* Texte à étudier
La grande cuisine diplomatique
Le cuisinier de Talleyrand
Jean-Christophe Duchon-Doris
(10/18 - Grands Détectives)
1er octobre 1814, les armées napoléoniennes sont battues devant Moscou et se retirent du bourbier russe. L'empire est envahi jusque sur les Champs Elysées. Napoléon Bonaparte vient d'abdiquer. La monarchie est restaurée et Vienne accueille un grand congrès censé régler la succession de cet immense empire. "Depuis les débuts du congrès, les rues étaient sans cesse un décor d'opérette où les uniformes de toute l'Europe se mêlaient aux tenues légères des filles du peuple, aux habits graves des Autrichiens, à cette population toujours incroyable de Magyars et de Tchèques, d'Allemands, d'Italiens, de Polonais, de Hongrois, de Bohêmes, de Slovaques et de Slovènes, de Serbes et de Croates, [...]".
Tout irait pour le mieux dans le meilleur des mondes, si un meurtre sordide ne venait d'être commis dans les jardins du palais de Schönbrunn. La découverte d'un corps méconnaissable et transformé en charpie n'arrange pas du tout les affaires du ministre de la police autrichienne, le baron Hager. Un meurtre dès le début du congrès devant décider du sort de l'Europe et de ses
puissances, voilà qui n'augure rien de bon. Particulièrement dans les jardins d'un palais abritant l'impératrice Marie-Louise, épouse de Napoléon Bonaparte. De là à y voir un complot politique, ourdi par quelques fidèles de l'empereur français, il n'y a qu'un pas. Vite franchi, d'ailleurs, puisque la police vient d'arrêter le capitaine Hurault de Sorbée, proche de Napoléon.
Le baron Hager décide de confier cette enquête hautement diplomatique à son meilleur élément, Janez Vladeski. Pour le moment, ce qui intrigue ce fin limier de la police d'état autrichienne ce sont ces meringues retrouvées dans une gamelle appartenant à la victime. Un tour rapide dans les environs de la capitale austro-hongroise permet à Vladeski d'apprendre que celle-ci a été vue dans les environs, qu'elle parlait avec un fort accent étranger - français ou anglais - et qu'elle emmenait avec elle les meilleures meringues de toute l'Europe. Qui peut vendre - à Vienne - de telles merveilles fondant dans la bouche, coulant dans la gorge avec un goût infiniment sucré et laissant sur les lèvres ce moelleux exceptionnel ? Pour trouver la réponse à sa question, Vladeski décide de faire la tournée de tous les cafés et pâtisseries viennois. Il veut savoir d'où
elles proviennent et - surtout - qui les fabrique. C'est au Cheval borgne "[...] établissement grand comme une salle de danse qui vendait, derrière des étals, quantité de nourritures à tous les prix : pâtés, salmis, gratins, volailles en gelée, pièces rôties, légumes braisés ...", que Janez Valdeski découvre qui est ce génial pâtissier, roi de la meringue et autres douceurs. Ce n'est autre que Marie-Antoine Carême, cuisinier du prince de Talleyrand, résidant que palais de Kaunitz pour la durée du congrès. "Il était l'inventeur des gros nougats, meringues, suédoises, faisait comme nul autre les babas, les timbales, les pâtés chauds de poissons et de légumes, les vol-au-vent et la pâte feuilletée. [...] Il passait, malgré son jeune âge, pour le plus grand cuisinier vivant ...".

* Données fournies
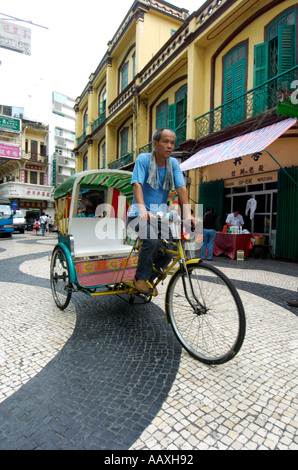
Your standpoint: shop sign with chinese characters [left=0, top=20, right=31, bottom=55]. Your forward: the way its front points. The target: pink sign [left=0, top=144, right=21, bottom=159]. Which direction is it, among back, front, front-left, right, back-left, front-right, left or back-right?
back-left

* Votre consigne
Restituez mot pour mot le passage du texte sur le cuisinier de Talleyrand, en commençant par « Tout irait pour » et en allant jusqu'à « proche de Napoléon. ».

* Solution proposée
Tout irait pour le mieux dans le meilleur des mondes, si un meurtre sordide ne venait d'être commis dans les jardins du palais de Schönbrunn. La découverte d'un corps méconnaissable et transformé en charpie n'arrange pas du tout les affaires du ministre de la police autrichienne, le baron Hager. Un meurtre dès le début du congrès devant décider du sort de l'Europe et de ses
puissances, voilà qui n'augure rien de bon. Particulièrement dans les jardins d'un palais abritant l'impératrice Marie-Louise, épouse de Napoléon Bonaparte. De là à y voir un complot politique, ourdi par quelques fidèles de l'empereur français, il n'y a qu'un pas. Vite franchi, d'ailleurs, puisque la police vient d'arrêter le capitaine Hurault de Sorbée, proche de Napoléon.